The field, known as Speech Emotion Recognition in Conversations (SERC), uses AI to identify emotions in human speech. These tools have potential applications in areas like mental health monitoring, human-computer interaction, and call center analytics. But the research finds that while accuracy has improved — especially with the use of deep learning and self-supervised models — bias and methodological issues remain unresolved.
One major finding is that datasets often use inconsistent or poorly defined emotional labels. Some studies use categorical models (e.g. happy or angry), while others adopt dimensional models based on valence (positive vs. negative) and arousal (calm vs. excited). This inconsistency leads to confusion for algorithms trying to learn emotional patterns. Even the best AI systems can’t outperform the quality of the labels they’re trained on.
Then, there’s the issue of realism. Many datasets used to train AI on emotion are based on acted speech: people pretending to be angry, sad, or cheerful. While easier to collect and label, these examples don’t always reflect how emotions actually sound in real conversations. The review found that most studies used scripted or acted datasets, which can produce inflated performance metrics that don’t translate to real-world settings.

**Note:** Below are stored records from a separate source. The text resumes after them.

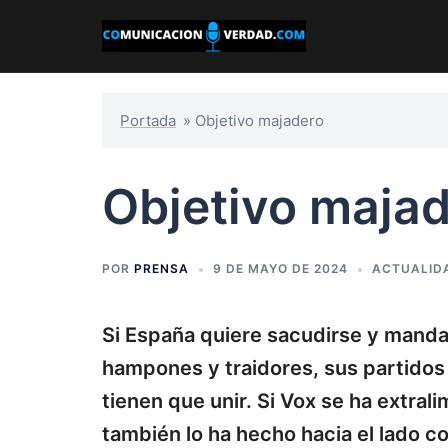
Saltar
al
contenido
Portada
»
Objetivo majadero
Objetivo maja
POR
PRENSA
9 DE MAYO DE 2024
ACTUALID
Si España quiere sacudirse y manda
hampones y traidores, sus partidos
tienen que unir. Si Vox se ha extral
también lo ha hecho hacia el lado c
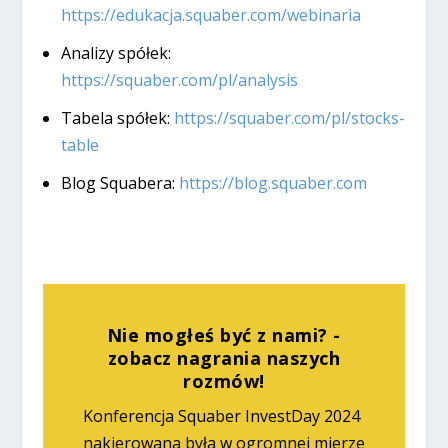
https://edukacja.squaber.com/webinaria
Analizy spółek:
https://squaber.com/pl/analysis
Tabela spółek:
https://squaber.com/pl/stocks-
table
Blog Squabera:
https://blog.squaber.com
Nie mogłeś być z nami? -
zobacz nagrania naszych
rozmów!
Konferencja Squaber InvestDay 2024
nakierowana była w ogromnej mierze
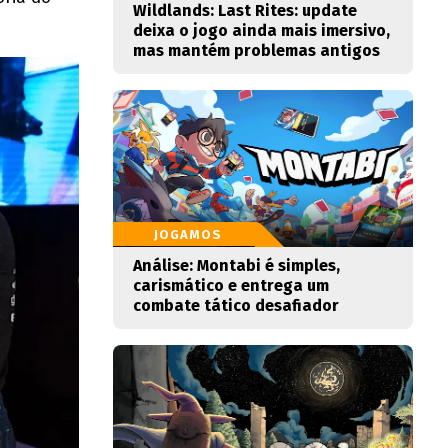
Wildlands: Last Rites: update
deixa o jogo ainda mais imersivo,
mas mantém problemas antigos
JOGAMOS
Análise: Montabi é simples,
carismático e entrega um
combate tático desafiador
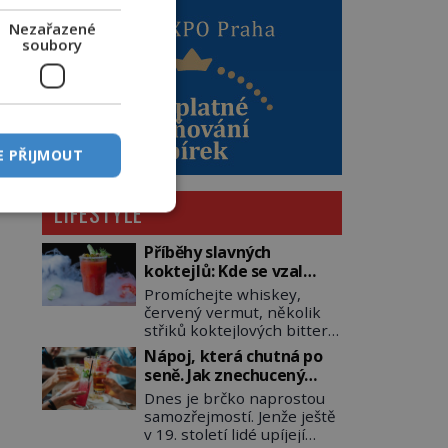
Nezařazené
soubory
E PŘIJMOUT
LIFESTYLE
Příběhy slavných
koktejlů: Kde se vzal
Manhattan a Bloody
Promíchejte whiskey,
Mary?
červený vermut, několik
střiků koktejlových bitters
a led, sceďte, ozdobte
Nápoj, která chutná po
koktejlovou třešinkou a
seně. Jak znechucený
tadá… Manhattan je tu! A
Američan vymyslel brčko
Dnes je brčko naprostou
pokud to má být skutečně
samozřejmostí. Jenže ještě
on, dejte si pozor, ať místo
v 19. století lidé upíjejí
klasické americké rye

“Emotion recognition by AI is not just a technical challenge – it’s a question of how we define, experience and communicate feelings. That makes data quality just as important as model architecture.”
— Dr. Leontios Hadjileontiadis, Khalifa University.
Despite these challenges, technical improvements are helping. Newer models based on self-supervised learning show promise in extracting emotion-relevant features from speech, even with limited labelled data. Hybrid approaches that combine hand-crafted and deep features also tend to perform better. Still, this review makes it clear that model sophistication alone isn’t enough. Performance depends heavily on dataset quality, the realism of the speech samples, and the clarity of the emotional categories.
“We see strong potential for AI in emotion recognition,” Prof. Hadjileontiadis said. “But the field needs to address foundational issues — particularly in how emotions are defined, labelled, and measured — if we want these systems to be both accurate and applicable.”